↓↓↓

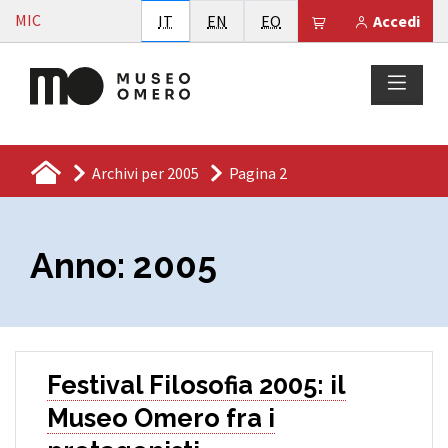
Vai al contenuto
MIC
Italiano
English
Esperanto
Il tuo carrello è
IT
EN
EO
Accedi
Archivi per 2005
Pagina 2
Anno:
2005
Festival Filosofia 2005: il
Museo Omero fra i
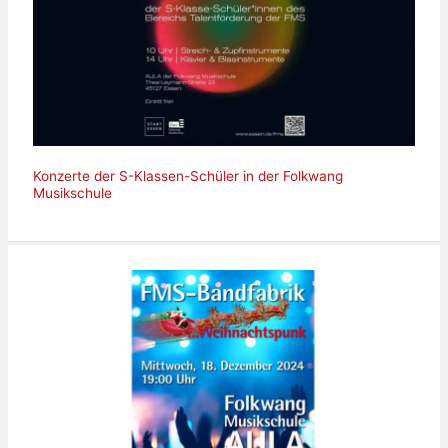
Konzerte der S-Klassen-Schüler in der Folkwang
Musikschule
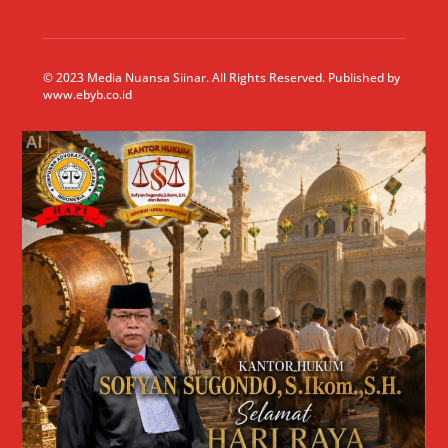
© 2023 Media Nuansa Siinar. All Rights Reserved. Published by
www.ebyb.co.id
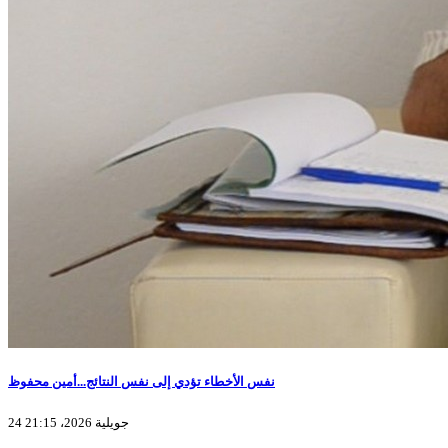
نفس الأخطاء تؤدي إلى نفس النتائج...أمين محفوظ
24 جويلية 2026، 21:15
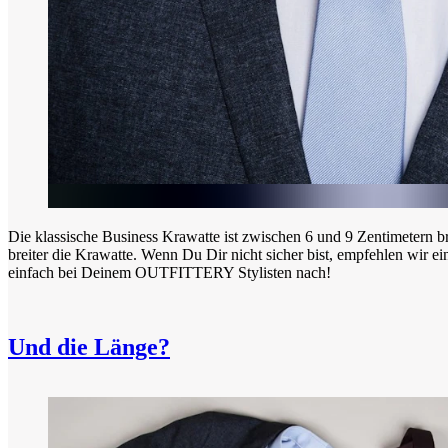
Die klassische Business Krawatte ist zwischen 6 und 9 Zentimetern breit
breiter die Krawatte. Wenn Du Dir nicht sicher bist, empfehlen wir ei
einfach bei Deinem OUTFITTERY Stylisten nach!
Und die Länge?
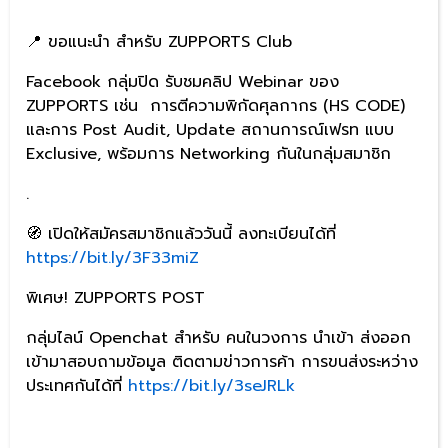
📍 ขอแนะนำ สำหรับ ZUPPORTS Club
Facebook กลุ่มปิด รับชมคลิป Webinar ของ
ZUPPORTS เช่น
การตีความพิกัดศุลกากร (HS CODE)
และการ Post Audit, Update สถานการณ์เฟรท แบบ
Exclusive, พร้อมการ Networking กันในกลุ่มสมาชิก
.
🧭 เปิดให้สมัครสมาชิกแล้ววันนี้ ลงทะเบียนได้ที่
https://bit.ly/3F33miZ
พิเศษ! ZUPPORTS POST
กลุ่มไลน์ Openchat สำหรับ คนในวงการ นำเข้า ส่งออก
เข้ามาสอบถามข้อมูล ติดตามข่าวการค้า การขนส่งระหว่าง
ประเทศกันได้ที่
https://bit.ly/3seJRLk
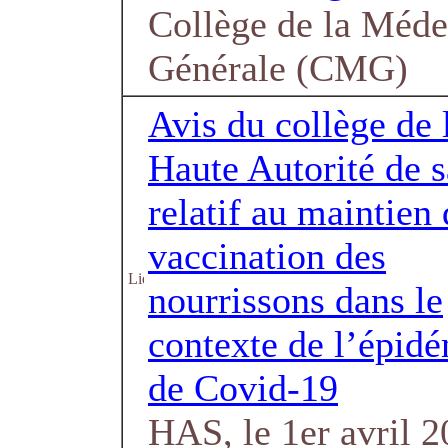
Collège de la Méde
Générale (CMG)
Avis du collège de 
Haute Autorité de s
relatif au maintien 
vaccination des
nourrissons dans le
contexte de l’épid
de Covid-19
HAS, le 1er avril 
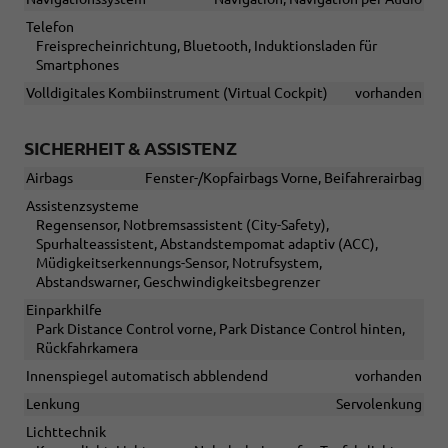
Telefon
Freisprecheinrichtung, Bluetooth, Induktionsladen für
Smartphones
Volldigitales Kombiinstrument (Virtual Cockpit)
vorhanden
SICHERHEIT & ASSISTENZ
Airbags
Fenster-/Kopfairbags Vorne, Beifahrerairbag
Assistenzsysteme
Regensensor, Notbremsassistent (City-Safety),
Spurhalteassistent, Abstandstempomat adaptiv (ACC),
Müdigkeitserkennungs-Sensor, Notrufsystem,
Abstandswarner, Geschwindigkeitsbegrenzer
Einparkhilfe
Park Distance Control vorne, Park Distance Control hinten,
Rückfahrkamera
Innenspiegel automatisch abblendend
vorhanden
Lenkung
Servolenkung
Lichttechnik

↑↑↑

## Problem:
Find and copy each line of the data where "Krawatte" is present.

## Solution for this exercise:
Die klassische Business Krawatte ist zwischen 6 und 9 Zentimetern breit
breiter die Krawatte. Wenn Du Dir nicht sicher bist, empfehlen wir ei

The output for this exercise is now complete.